Ещё не заскулили шакалы, испуганные землетрясением, как в дом Петра совсем неожиданно вошла высокая стройная женщина, желтые глаза которой ярко вспыхнули в свете светильника. «Вижу, атаман не спит» – с игривым смешком сказала она, а аромат её кожи и волос окутал вскочившего Петра Толмачева и стал сладко душить его, сжимая сердце. Она бы получила то, за чем пришла, если бы была сдержаннее, но распаленная домогательствами десятка мужчин, от вожделеющих рук которых она вывернулась, была так горяча и влажна, что сразу же дотронулась до Петра Толмачева, со смешком поправив ему чуб. Он вздрогнул от удовольствия, вдыхая её аромат, но прикосновение родило страх, и он вдруг выскочил за дверь и через миг умчался из станицы на неоседланном коне.

Хлестнувший в лицо ветер сумасшедшей скачки не спасал от её запаха, а огромный горячий мужской жезл Петра Толмачева с каждым скачком лошади рождал сладостные видения. В белых изломах ледников он видел взметнувшиеся к небу белые одежды женщин, а из ночной тьмы представало странное существо, которое был он сам, Петр Толмачев, почему-то обдирающий в кровь колени на бухарском ковре атамана Колпаковского, запутавшийся в чужих ногах, руках, вскрикивающий, как от порки, под аккомпанимент мяукающей в его глубинах кошки. Он вдруг вспомнил, что лошадь под ним – белая молодая кобылица с прекрасной длинной гривой, и, протяжно застонав, излил мужское семя, этим признав бессилие любой власти перед желанием человека, даже своим собственным.

Умывшись в тени у реки, чувствуя стыд, мешающий ему вернуться в станицу, он решил подняться на невысокую коренастую гору с плоской вершиной, на краю которой возвышалась острая, как игла, скала. Это был ненужный, зряшный поступок, но Петру Толмачеву, к которому вновь возвращалось желание после разрядки, а дыхание становилось все жарче и жарче, нужно было чем-то занять себя. И этим поступком, рожденным воспаленным вожделением, он решил свою судьбу.

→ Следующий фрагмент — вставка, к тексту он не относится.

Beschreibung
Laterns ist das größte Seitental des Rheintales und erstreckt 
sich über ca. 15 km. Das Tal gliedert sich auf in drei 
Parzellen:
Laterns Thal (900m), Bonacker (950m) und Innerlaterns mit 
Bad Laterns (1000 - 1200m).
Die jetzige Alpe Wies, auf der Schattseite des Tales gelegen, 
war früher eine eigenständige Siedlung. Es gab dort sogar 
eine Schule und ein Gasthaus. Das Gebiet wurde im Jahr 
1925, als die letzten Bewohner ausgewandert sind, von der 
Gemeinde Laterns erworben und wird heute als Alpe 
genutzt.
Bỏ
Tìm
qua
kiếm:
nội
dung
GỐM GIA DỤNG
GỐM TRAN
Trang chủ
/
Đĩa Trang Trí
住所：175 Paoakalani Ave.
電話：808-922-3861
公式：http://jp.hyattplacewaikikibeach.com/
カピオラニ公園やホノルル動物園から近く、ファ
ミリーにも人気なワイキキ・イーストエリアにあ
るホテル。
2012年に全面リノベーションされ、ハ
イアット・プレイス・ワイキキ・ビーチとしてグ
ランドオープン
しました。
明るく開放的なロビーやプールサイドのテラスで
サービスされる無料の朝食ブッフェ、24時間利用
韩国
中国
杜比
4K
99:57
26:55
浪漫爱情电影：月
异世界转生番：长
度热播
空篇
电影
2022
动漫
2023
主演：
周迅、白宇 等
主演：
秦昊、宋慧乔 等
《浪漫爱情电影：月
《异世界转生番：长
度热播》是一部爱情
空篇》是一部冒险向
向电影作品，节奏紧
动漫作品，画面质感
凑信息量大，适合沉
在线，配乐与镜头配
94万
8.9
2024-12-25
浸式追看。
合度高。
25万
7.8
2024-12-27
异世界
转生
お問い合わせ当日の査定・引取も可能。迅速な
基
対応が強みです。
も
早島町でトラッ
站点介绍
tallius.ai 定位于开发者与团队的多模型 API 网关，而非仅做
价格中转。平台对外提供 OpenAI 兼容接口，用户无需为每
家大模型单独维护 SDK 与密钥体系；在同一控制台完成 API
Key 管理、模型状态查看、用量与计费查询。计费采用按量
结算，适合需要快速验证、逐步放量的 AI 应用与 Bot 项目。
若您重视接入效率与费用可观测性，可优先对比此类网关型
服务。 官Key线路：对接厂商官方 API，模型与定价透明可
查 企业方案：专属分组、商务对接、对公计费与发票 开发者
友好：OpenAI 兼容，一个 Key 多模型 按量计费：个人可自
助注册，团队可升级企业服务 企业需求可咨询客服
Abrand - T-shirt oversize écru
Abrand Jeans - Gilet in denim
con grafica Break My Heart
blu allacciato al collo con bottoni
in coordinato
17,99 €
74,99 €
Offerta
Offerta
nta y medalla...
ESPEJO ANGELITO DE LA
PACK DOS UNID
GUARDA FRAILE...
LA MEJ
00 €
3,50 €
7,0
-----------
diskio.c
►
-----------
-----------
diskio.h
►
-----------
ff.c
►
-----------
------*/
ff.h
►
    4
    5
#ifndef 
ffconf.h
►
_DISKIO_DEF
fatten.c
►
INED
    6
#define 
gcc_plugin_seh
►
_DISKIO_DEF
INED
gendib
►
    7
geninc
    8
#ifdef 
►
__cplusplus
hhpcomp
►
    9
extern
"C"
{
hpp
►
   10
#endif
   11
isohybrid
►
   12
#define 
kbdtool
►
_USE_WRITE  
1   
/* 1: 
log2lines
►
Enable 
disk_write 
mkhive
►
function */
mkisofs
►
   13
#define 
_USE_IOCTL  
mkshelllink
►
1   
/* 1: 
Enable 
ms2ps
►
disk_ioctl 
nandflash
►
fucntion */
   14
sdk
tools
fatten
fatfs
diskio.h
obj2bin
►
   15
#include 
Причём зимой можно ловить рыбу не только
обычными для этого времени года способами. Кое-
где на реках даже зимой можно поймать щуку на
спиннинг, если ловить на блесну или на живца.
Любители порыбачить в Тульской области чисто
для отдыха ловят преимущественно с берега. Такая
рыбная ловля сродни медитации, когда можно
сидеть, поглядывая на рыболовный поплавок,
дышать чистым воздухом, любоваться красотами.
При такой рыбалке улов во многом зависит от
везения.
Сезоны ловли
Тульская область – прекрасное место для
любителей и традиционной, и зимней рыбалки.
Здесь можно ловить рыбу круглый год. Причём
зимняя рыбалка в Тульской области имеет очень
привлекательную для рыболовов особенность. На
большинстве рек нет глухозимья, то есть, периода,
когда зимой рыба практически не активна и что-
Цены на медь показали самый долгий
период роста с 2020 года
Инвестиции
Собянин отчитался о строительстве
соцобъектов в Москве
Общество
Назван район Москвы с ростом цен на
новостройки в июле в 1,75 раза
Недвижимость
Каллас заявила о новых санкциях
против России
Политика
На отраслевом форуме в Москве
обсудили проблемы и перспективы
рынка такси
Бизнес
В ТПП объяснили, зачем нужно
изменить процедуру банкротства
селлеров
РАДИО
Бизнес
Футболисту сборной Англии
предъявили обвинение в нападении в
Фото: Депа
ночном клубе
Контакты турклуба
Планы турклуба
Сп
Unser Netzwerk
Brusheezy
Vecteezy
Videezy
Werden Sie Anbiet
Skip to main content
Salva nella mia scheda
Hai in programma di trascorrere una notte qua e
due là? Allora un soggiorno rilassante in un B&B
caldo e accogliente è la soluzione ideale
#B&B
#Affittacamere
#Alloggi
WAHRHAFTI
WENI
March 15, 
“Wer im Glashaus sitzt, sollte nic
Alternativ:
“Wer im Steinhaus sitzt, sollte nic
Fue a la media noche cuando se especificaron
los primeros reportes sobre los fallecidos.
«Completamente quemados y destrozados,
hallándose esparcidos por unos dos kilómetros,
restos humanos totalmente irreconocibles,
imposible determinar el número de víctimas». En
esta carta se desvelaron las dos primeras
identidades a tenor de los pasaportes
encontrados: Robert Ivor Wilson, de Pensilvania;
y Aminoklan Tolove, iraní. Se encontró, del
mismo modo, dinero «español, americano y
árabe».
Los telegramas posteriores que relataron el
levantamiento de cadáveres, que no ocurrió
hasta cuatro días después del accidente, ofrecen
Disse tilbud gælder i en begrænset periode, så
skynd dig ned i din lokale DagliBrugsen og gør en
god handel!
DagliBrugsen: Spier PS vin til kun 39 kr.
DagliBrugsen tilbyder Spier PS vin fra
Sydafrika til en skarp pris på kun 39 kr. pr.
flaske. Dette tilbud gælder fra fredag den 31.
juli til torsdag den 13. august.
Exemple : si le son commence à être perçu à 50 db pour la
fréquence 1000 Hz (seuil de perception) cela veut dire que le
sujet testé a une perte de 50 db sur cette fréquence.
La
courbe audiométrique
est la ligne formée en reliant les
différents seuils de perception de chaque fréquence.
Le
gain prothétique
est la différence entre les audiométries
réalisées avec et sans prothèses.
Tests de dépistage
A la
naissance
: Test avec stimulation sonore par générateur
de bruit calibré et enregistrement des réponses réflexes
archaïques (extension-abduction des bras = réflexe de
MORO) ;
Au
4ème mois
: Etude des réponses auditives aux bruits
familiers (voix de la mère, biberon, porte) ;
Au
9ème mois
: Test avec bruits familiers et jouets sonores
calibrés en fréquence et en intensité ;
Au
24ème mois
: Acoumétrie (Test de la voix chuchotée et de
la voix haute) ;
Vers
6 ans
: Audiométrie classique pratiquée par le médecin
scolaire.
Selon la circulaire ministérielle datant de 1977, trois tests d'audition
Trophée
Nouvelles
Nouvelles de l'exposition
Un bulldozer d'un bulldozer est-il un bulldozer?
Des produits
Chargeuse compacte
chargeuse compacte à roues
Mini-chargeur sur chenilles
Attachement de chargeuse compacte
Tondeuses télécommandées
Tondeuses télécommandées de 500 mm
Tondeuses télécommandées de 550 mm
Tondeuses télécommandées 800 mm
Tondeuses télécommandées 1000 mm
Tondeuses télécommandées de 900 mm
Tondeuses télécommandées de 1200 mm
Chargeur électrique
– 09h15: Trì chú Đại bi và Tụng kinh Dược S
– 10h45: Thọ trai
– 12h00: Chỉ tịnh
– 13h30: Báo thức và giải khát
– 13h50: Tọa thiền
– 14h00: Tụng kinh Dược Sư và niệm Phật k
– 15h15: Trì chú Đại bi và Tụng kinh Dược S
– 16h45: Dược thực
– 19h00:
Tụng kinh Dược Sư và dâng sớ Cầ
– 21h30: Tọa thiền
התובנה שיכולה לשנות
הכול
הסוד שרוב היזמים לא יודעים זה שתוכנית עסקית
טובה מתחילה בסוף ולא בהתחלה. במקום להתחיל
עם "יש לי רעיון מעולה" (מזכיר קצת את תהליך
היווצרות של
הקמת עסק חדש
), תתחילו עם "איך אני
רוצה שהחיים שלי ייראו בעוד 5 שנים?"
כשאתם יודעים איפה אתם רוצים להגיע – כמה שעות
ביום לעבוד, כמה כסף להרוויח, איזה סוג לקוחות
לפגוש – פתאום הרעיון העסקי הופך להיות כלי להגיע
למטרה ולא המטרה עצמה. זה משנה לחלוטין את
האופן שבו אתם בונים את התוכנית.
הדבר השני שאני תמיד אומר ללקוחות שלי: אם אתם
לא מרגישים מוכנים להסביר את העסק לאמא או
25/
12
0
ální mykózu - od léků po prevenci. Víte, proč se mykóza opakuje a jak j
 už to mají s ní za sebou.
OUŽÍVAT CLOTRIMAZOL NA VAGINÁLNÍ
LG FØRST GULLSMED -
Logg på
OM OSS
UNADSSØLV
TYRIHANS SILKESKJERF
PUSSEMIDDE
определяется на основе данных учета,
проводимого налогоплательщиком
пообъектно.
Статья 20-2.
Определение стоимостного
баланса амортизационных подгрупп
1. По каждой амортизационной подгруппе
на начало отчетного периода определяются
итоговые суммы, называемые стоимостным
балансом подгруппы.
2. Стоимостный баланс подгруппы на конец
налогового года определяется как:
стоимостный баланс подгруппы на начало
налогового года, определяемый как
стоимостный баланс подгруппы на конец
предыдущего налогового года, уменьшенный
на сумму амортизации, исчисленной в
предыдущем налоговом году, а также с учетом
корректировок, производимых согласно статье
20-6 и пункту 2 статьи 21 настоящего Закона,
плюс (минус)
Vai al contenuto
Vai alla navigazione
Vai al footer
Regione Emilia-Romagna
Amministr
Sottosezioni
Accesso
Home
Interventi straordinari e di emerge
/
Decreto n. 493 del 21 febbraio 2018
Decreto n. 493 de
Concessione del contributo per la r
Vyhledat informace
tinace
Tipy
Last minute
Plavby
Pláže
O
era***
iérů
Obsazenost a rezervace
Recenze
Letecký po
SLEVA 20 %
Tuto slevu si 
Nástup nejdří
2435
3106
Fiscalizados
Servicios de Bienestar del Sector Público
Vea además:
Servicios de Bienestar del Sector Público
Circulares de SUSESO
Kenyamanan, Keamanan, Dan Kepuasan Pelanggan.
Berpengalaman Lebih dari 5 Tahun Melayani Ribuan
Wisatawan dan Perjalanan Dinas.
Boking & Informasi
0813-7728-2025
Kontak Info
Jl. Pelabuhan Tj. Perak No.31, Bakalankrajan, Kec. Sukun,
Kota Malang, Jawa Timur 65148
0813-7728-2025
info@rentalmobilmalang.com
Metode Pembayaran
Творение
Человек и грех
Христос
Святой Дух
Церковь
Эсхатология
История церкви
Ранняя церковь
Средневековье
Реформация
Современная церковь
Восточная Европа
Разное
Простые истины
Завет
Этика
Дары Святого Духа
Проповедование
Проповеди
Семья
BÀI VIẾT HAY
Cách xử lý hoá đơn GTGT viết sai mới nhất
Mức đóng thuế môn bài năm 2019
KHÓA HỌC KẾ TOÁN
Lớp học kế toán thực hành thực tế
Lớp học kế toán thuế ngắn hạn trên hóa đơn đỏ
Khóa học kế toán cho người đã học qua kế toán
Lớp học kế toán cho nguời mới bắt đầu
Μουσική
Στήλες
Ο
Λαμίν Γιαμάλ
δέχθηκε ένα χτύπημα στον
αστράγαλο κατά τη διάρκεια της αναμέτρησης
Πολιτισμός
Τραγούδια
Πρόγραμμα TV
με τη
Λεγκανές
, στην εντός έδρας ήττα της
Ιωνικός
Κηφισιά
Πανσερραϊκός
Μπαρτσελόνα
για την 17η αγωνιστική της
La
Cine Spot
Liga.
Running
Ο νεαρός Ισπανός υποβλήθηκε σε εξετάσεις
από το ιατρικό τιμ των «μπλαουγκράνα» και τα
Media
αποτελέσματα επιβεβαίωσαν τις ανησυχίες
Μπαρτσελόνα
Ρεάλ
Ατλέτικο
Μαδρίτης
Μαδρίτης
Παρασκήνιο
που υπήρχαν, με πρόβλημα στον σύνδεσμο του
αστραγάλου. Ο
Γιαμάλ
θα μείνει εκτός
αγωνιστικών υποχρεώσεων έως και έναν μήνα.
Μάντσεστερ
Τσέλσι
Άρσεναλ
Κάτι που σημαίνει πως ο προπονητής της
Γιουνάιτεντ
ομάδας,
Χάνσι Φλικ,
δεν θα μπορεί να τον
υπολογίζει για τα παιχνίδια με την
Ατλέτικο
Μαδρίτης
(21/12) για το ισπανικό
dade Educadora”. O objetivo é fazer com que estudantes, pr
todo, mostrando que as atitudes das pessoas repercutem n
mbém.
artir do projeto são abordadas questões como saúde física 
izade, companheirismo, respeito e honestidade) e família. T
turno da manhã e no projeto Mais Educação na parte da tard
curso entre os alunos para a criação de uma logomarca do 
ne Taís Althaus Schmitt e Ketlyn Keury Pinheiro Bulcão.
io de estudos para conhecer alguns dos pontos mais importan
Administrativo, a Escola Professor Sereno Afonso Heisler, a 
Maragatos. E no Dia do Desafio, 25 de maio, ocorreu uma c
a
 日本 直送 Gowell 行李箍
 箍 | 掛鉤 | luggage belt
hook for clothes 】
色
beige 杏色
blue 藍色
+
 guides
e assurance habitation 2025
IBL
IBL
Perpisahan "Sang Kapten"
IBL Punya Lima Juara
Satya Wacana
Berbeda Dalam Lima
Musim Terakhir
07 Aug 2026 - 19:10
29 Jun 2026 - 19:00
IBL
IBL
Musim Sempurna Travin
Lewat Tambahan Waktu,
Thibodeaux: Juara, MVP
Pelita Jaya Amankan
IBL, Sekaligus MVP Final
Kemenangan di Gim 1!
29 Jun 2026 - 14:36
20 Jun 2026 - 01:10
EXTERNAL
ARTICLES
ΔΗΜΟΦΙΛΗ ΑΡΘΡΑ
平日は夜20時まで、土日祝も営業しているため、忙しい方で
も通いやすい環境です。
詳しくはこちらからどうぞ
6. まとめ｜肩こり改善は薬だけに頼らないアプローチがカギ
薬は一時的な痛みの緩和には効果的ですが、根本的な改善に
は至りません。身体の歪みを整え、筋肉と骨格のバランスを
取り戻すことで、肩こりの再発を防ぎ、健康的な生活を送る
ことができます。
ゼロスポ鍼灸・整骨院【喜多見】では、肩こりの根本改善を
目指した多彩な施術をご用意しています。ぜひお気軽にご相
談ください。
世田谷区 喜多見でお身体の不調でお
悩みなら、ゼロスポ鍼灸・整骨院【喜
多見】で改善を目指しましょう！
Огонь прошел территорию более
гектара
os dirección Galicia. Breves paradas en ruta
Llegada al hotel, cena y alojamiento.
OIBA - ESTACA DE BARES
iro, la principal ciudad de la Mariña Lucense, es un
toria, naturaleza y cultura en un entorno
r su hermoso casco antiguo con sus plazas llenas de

Эта коренастая одинокая гора возвышалась к северо-западу от станицы, стоя отдельной вершиной в стороне от горной цепи, и была безымянна, словно хранила в себе бессловесную молодость мира, и ждала, когда её назовут Крест Петра. Посматривая на нее, Петр Толмачев частенько подумывал, что неплохо бы подняться на вершину, и, обозрев окрестности, составить карту района, но в суете сиюминутных дел и забот всё откладывал эту затею на потом.